Reproduce the passage of the post on Richard Viguerie that begins at the words "Reagan, Viguerie, Tea" and stops after "who is right!", renaming "The Pink Flamingo" to "this blog" wherever it occurs.
+++ Excerpt
Reagan, Viguerie, Tea Parties & Hating Lindsey


“...Richard Viguerie, a conservative fund-raiser, said Mr. Reagan ”is now aligned wih his former adversaries: the liberals, the Democrats and the Soviets.”  December 6, 1987

For years The Pink Flamingo has been telling you about Richard Viguerie. I’ve also been telling that Lindsey is probably the closest thing to Reagan we now have.  Unfortunately, one of the few people who truly gets this is Lindsey, himself.  Ergo – they (tea party freaks) hate him.  Then again, when one looks at the polls and only 30% of Republicans align themselves with the tea party, it looks like Lindsey is the one who is right!

“…We don’t have a lot of Reagan-type leaders in our party. Remember Ronald Reagan Democrats? I want a Republican that can attract Democrats.” Chortling, he added, “Ronald Reagan would have a hard time getting elected as a Republican today.”..”  Lindsey Graham

The same bunch who once referred to Reagan as a “useful idiot” is at it again.  This time their target is the whole GOP – or anyone who speaks ill of the tea party movement.  It doesn’t matter about the tea partier.  They can be libertarians, anti-reagan, con-artists, and even some other nasty affiliations.  Just doesn’t matter, as long as the politicians they target ape their every desire.

“…“…Conservatives may not back President Reagan for reelection in 1984 unless he reverses what they consider “almost a stampede to the left” in the White House, New Right leaders said Tuesday. “Quick and comprehensive changes” in Reagan’s staff and policies are needed to win back longtime supporters in the conservative wing of the Republican Party, they indicated. Howard Phillips, who heads the Conservative Caucus, and Richard Viguerie…’…”

Richard Viguerie is at it again.  One of the main reasons The Pink Flamingo has so very little respect for the minions of the far right and the Tea Party “patriots” is because of people like Richard Viguerie.  He is now slamming Bob Inglis for telling the truth, and slamming the GOP, as usual.  Then again Viguerie was the first to fire slams at GWB when he was in office.  Conservatives have a tendency to look the other way and only point out the faults of people they don’t like. That’s one of their greatest failings.

“…In January 2008, Viguerie launched, a website designed to promote the 2008 presidential candidacy of U.S. Congressman Ron Paul, whom Viguerie described as “truly a principled conservative in the grand tradition of Robert Taft, Barry Goldwater, and Ronald Reagan” and who “has differentiated himself from all the other candidates, whose allegiance is to Big Government Republicanism…”

He is the ultimate political opportunist, a total and complete version of a conservative flim-flam artist.
++++++
+++ Study material
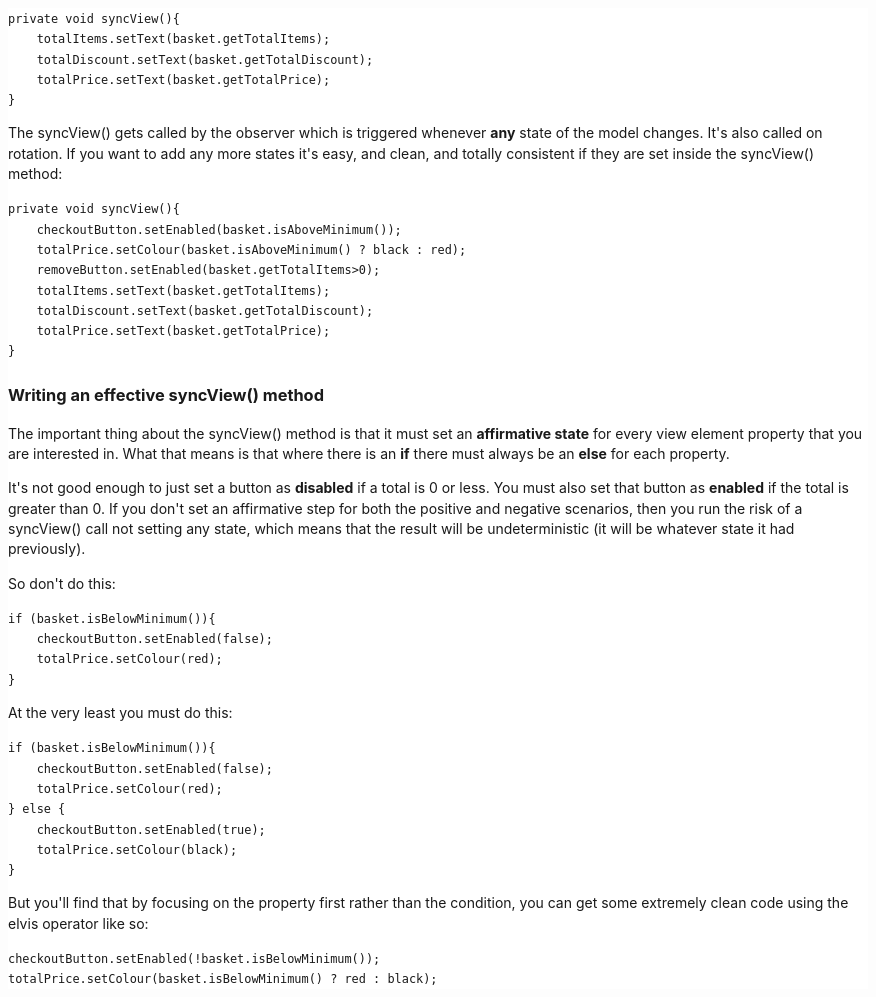     private void syncView(){
        totalItems.setText(basket.getTotalItems);
        totalDiscount.setText(basket.getTotalDiscount);
        totalPrice.setText(basket.getTotalPrice);
    }

The syncView() gets called by the observer which is triggered whenever **any** state of the model changes. It's also called on rotation. If you want to add any more states it's easy, and clean, and totally consistent if they are set inside the syncView() method:

    private void syncView(){
        checkoutButton.setEnabled(basket.isAboveMinimum());
        totalPrice.setColour(basket.isAboveMinimum() ? black : red);
        removeButton.setEnabled(basket.getTotalItems>0);
        totalItems.setText(basket.getTotalItems);
        totalDiscount.setText(basket.getTotalDiscount);
        totalPrice.setText(basket.getTotalPrice);
	}

### Writing an effective syncView() method


The important thing about the syncView() method is that it must set an **affirmative state** for every view element property that you are interested in. What that means is that where there is an **if** there must always be an **else** for each property.

It's not good enough to just set a button as **disabled** if a total is 0 or less. You must also set that button as **enabled** if the total is greater than 0. If you don't set an affirmative step for both the positive and negative scenarios, then you run the risk of a syncView() call not setting any state, which means that the result will be undeterministic (it will be whatever state it had previously).

So don't do this:

	if (basket.isBelowMinimum()){
		checkoutButton.setEnabled(false);
		totalPrice.setColour(red);
	}
	
At the very least you must do this:
	
	if (basket.isBelowMinimum()){
		checkoutButton.setEnabled(false);
		totalPrice.setColour(red);
	} else {
		checkoutButton.setEnabled(true);
		totalPrice.setColour(black);
	}

But you'll find that by focusing on the property first rather than the condition, you can get some extremely clean code using the elvis operator like so:

	checkoutButton.setEnabled(!basket.isBelowMinimum());
	totalPrice.setColour(basket.isBelowMinimum() ? red : black);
++++++
• Written solution:
Reagan, Viguerie, Tea Parties & Hating Lindsey


“...Richard Viguerie, a conservative fund-raiser, said Mr. Reagan ”is now aligned wih his former adversaries: the liberals, the Democrats and the Soviets.”  December 6, 1987

For years this blog has been telling you about Richard Viguerie. I’ve also been telling that Lindsey is probably the closest thing to Reagan we now have.  Unfortunately, one of the few people who truly gets this is Lindsey, himself.  Ergo – they (tea party freaks) hate him.  Then again, when one looks at the polls and only 30% of Republicans align themselves with the tea party, it looks like Lindsey is the one who is right!